Join: joining datasets¶
The “join” recipe is dedicated to joins between two or more datasets. DSS handles inner joins, left outer joins and full outer joins.
Building a simple join¶
Adding join is a process involving several configuration steps. In the “Join” section of the recipe (in the left pane):
use the “Add input” button to add one join.
select the 2 datasets involved in the join.
select the join type, between “Inner”, “Outer” and “Left”
fill in the join conditions. Conditions can be added with the “+” button, and removed with the “Remove” button (after selecting one)
Once the join definition is ready, go to the “Selected columns” section of the recipe and select the columns of each dataset whose values you want to get.
Finally, review the execution specs in the “Output” section, for example the generated SQL query and execution plan.
Columns in the output¶
Since datasets routinely have columns with identical names, it is possible to disambiguate column names in the “Selected columns” section, either by giving an alias for a given column (using the “pencil” button next to the given column), or by assigning a prefix to apply to all columns of the table (by clicking on the “No prefix” button).

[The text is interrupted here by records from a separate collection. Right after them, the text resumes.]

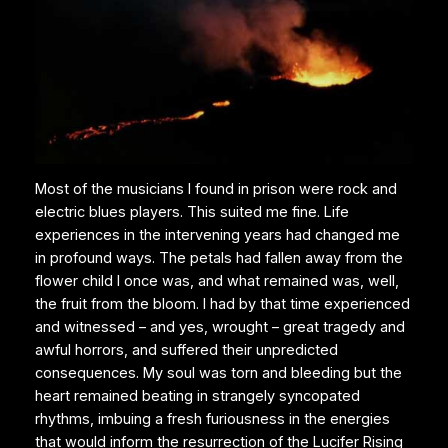
Most of the musicians I found in prison were rock and
electric blues players. This suited me fine. Life
experiences in the intervening years had changed me
in profound ways. The petals had fallen away from the
flower child I once was, and what remained was, well,
the fruit from the bloom. I had by that time experienced
and witnessed – and yes, wrought – great tragedy and
awful horrors, and suffered their unpredicted
consequences. My soul was torn and bleeding but the
heart remained beating in strangely syncopated
rhythms, imbuing a fresh furiousness in the energies
that would inform the resurrection of the Lucifer Rising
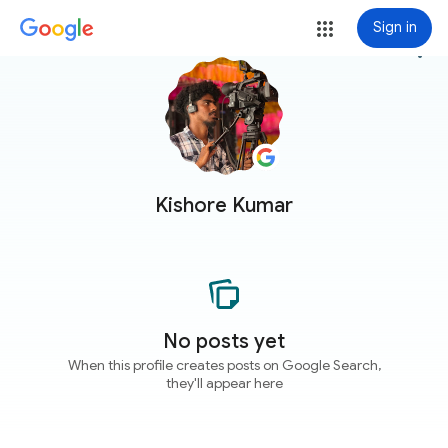
Sign in
more_vert
Kishore Kumar
No posts yet
When this profile creates posts on Google Search,
they'll appear here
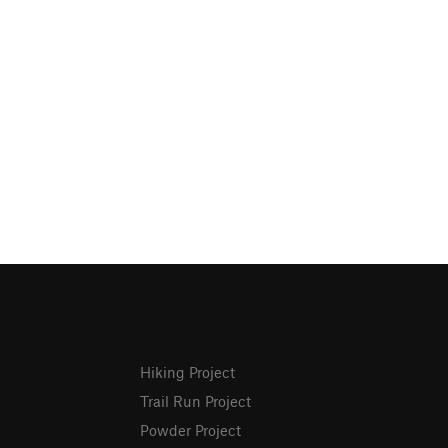
Hiking Project
Trail Run Project
Powder Project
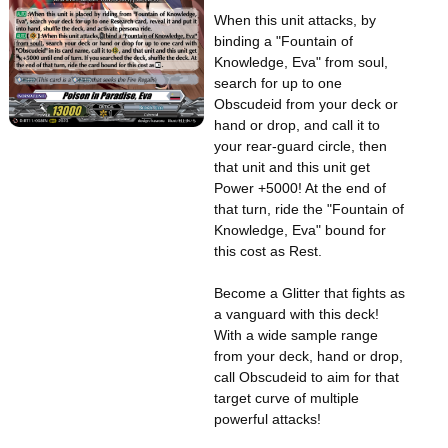
When this unit attacks, by
binding a "Fountain of
Knowledge, Eva" from soul,
search for up to one
Obscudeid from your deck or
hand or drop, and call it to
your rear-guard circle, then
that unit and this unit get
Power +5000! At the end of
that turn, ride the "Fountain of
Knowledge, Eva" bound for
this cost as Rest.
Become a Glitter that fights as
a vanguard with this deck!
With a wide sample range
from your deck, hand or drop,
call Obscudeid to aim for that
target curve of multiple
powerful attacks!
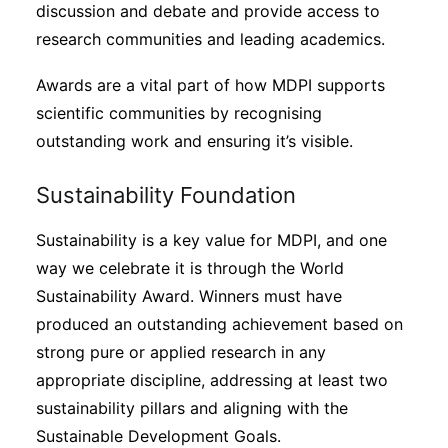
discussion and debate and provide access to
research communities and leading academics.
Awards are a vital part of how MDPI supports
scientific communities by recognising
outstanding work and ensuring it’s visible.
Sustainability Foundation
Sustainability is a key value for MDPI, and one
way we celebrate it is through the World
Sustainability Award. Winners must have
produced an outstanding achievement based on
strong pure or applied research in any
appropriate discipline, addressing at least two
sustainability pillars and aligning with the
Sustainable Development Goals.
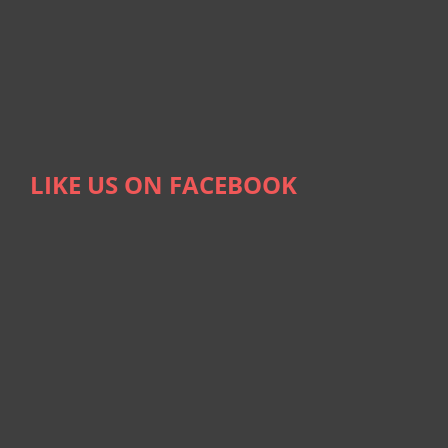
LIKE US ON FACEBOOK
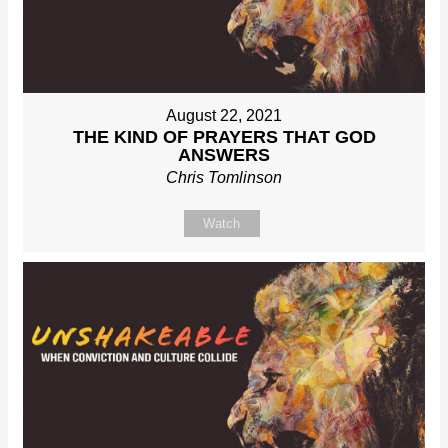
August 22, 2021
THE KIND OF PRAYERS THAT GOD
ANSWERS
Chris Tomlinson
Watch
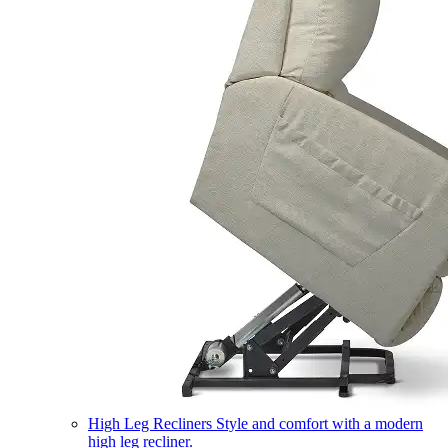
High Leg Recliners
Style and comfort with a modern
high leg recliner.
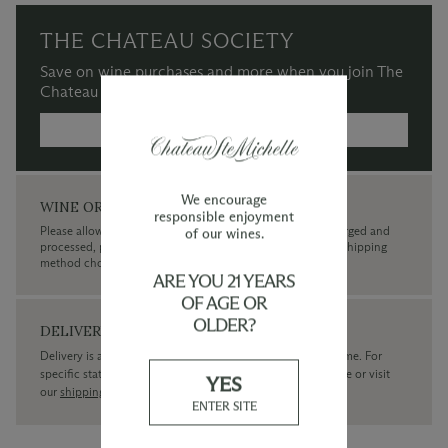
THE CHATEAU SOCIETY
Save on wine purchases and more when you join The
Chateau Society Wine & Social Club.
MORE INFORMATION →
We encourage
WINE ORDERS
responsible enjoyment
Please allow up to 3 business days for your order to be charged and
of our wines.
processed, plus the estimated shipping time frame for the shipping
method chosen.
ARE YOU 21 YEARS
OF AGE OR
OLDER?
DELIVERY
Delivery is available within the United States only at this time. For
specific state delivery inquiries please
contact
our concierge or visit
YES
our
shipping policy page
ENTER SITE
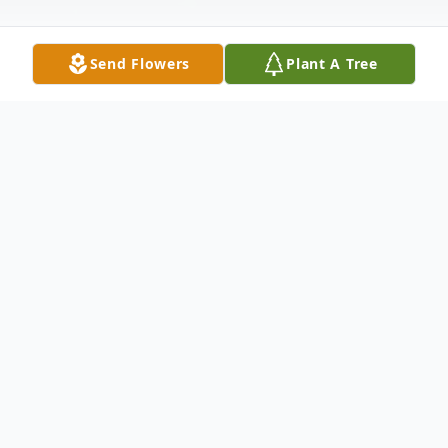
Send Flowers
Plant A Tree
Obituary
Edgar Thomas Casterline Electrical
Engineer Chesapeake, Virginia Edgar
Thomas Casterline 70, died Wednesday
October6, 2004 at his home in Chesapeake,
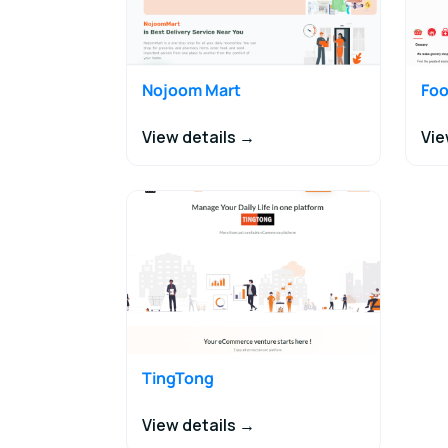
Nojoom Mart
Foo
View details →
Vie
TingTong
View details →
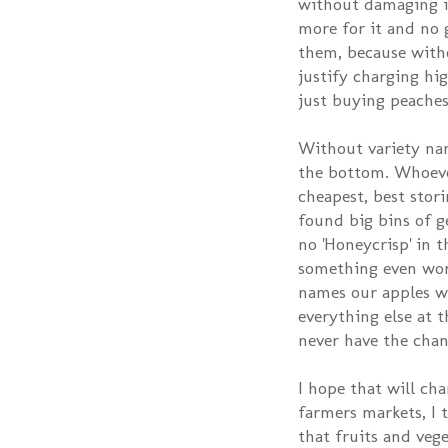
without damaging i
more for it and no 
them, because with
justify charging hi
just buying peaches
Without variety nam
the bottom. Whoeve
cheapest, best stori
found big bins of g
no 'Honeycrisp' in th
something even wor
names our apples wo
everything else at 
never have the chan
I hope that will ch
farmers markets, I 
that fruits and veg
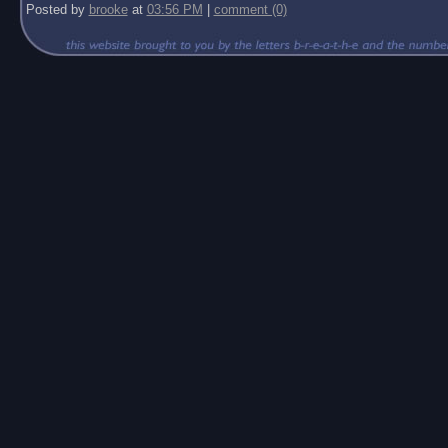
Posted by
brooke
at
03:56 PM
|
comment (0)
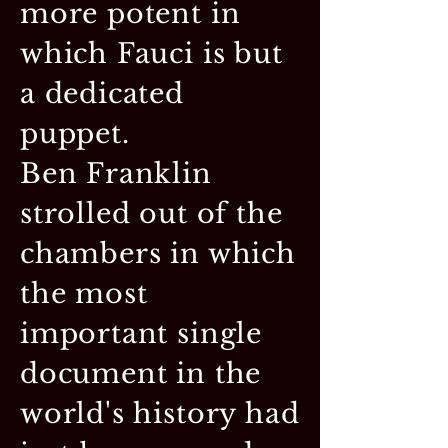
more potent in
which Fauci is but
a dedicated
puppet.
Ben Franklin
strolled out of the
chambers in which
the most
important single
document in the
world's history had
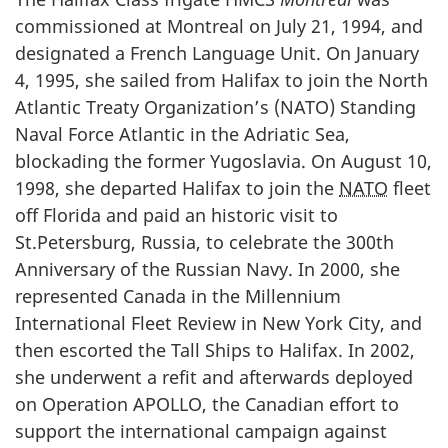
commissioned at Montreal on July 21, 1994, and
designated a French Language Unit. On January
4, 1995, she sailed from Halifax to join the North
Atlantic Treaty Organization’s (NATO) Standing
Naval Force Atlantic in the Adriatic Sea,
blockading the former Yugoslavia. On August 10,
1998, she departed Halifax to join the
NATO
fleet
off Florida and paid an historic visit to
St.Petersburg, Russia, to celebrate the 300th
Anniversary of the Russian Navy. In 2000, she
represented Canada in the Millennium
International Fleet Review in New York City, and
then escorted the Tall Ships to Halifax. In 2002,
she underwent a refit and afterwards deployed
on Operation APOLLO, the Canadian effort to
support the international campaign against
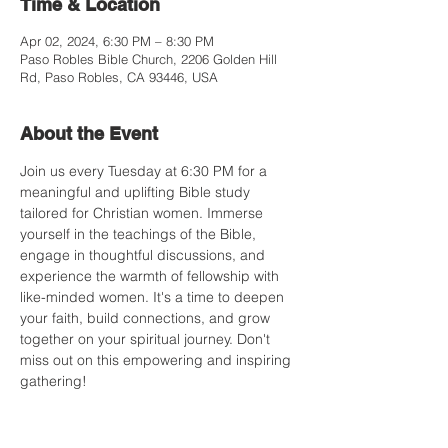
Time & Location
Apr 02, 2024, 6:30 PM – 8:30 PM
Paso Robles Bible Church, 2206 Golden Hill
Rd, Paso Robles, CA 93446, USA
About the Event
Join us every Tuesday at 6:30 PM for a 
meaningful and uplifting Bible study 
tailored for Christian women. Immerse 
yourself in the teachings of the Bible, 
engage in thoughtful discussions, and 
experience the warmth of fellowship with 
like-minded women. It's a time to deepen 
your faith, build connections, and grow 
together on your spiritual journey. Don't 
miss out on this empowering and inspiring 
gathering!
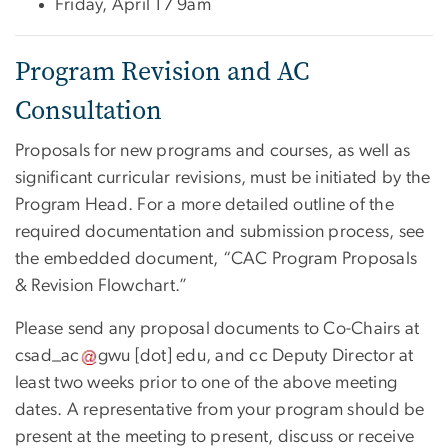
Friday, April 17 9am
Program Revision and AC
Consultation
Proposals for new programs and courses, as well as
significant curricular revisions, must be initiated by the
Program Head. For a more detailed outline of the
required documentation and submission process, see
the embedded document, “CAC Program Proposals
& Revision Flowchart.”
Please send any proposal documents to Co-Chairs at
csad_ac
gwu
[dot]
edu
, and cc Deputy Director at
least two weeks prior to one of the above meeting
dates. A representative from your program should be
present at the meeting to present, discuss or receive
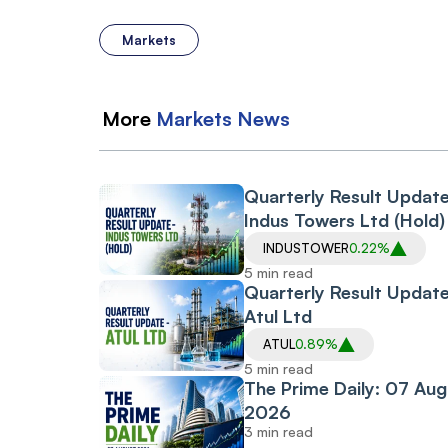
Markets
More
Markets
News
Quarterly Result Updat
Indus Towers Ltd (Hold)
INDUSTOWER
0.22%
5 min read
Quarterly Result Update
Atul Ltd
ATUL
0.89%
5 min read
The Prime Daily: 07 Aug
2026
3 min read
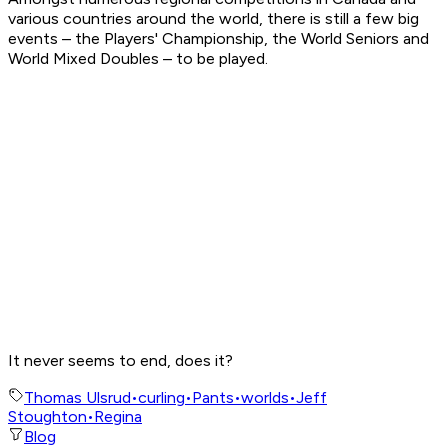
various countries around the world, there is still a few big
events – the Players' Championship, the World Seniors and
World Mixed Doubles – to be played.
It never seems to end, does it?
Thomas Ulsrud
•
curling
•
Pants
•
worlds
•
Jeff
Stoughton
•
Regina
Blog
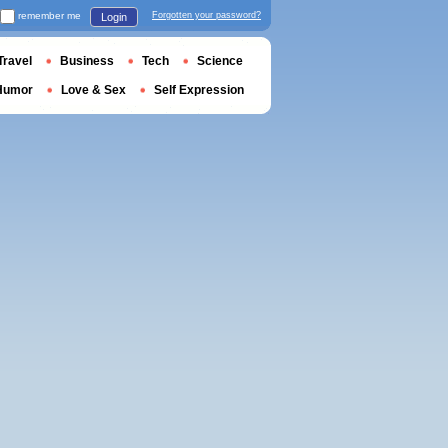
remember me
Forgotten your password?
Login
Travel
Business
Tech
Science
Humor
Love & Sex
Self Expression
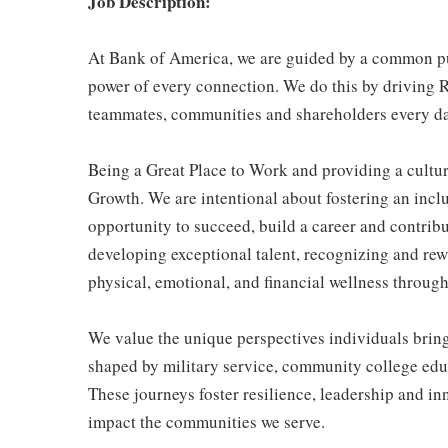
Job Description:
At Bank of America, we are guided by a common pur
power of every connection. We do this by driving R
teammates, communities and shareholders every da
Being a Great Place to Work and providing a cultur
Growth. We are intentional about fostering an inc
opportunity to succeed, build a career and contribu
developing exceptional talent, recognizing and re
physical, emotional, and financial wellness through 
We value the unique perspectives individuals brin
shaped by military service, community college educ
These journeys foster resilience, leadership and i
impact the communities we serve.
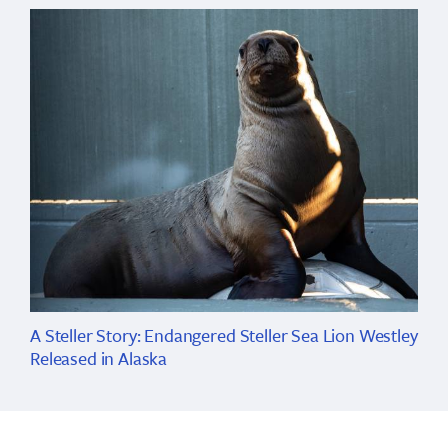
A Steller Story: Endangered Steller Sea Lion Westley
Released in Alaska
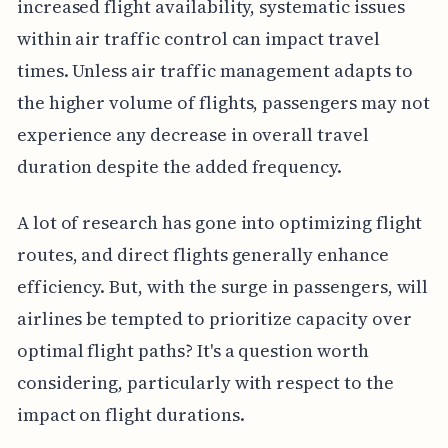
increased flight availability, systematic issues
within air traffic control can impact travel
times. Unless air traffic management adapts to
the higher volume of flights, passengers may not
experience any decrease in overall travel
duration despite the added frequency.
A lot of research has gone into optimizing flight
routes, and direct flights generally enhance
efficiency. But, with the surge in passengers, will
airlines be tempted to prioritize capacity over
optimal flight paths? It's a question worth
considering, particularly with respect to the
impact on flight durations.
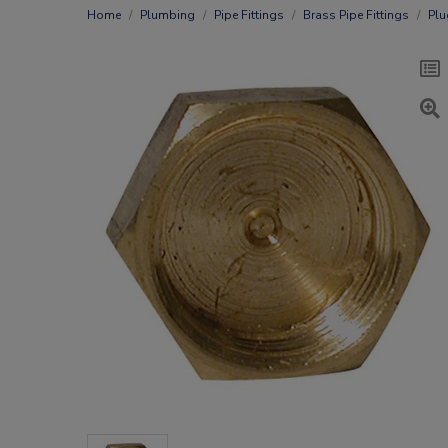
Home
Plumbing
Pipe Fittings
Brass Pipe Fittings
Plu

Additional columns can be created by computations in the “Computed columns” section. There, the name for the column is explicitly specified, alongside the expression defining the column.
Engines¶
Depending on the input dataset types, DSS will adjust the engine it uses to execute the recipe, and choose between Hive, Impala, SparkSQL, plain SQL, and internal DSS. The available engines can be seen and selected by clicking on the cog below the “Run” button.
Database-specific notes¶
Vertica¶
Due to the way Vertica handles the lowercasing and string normalization operations, if you want to use the Join recipe with these options enabled, each join column must be below 8192 chars. You can set the width of string columns in the schema of the input datasets.
If you use lowercasing only, the width must be below 32K.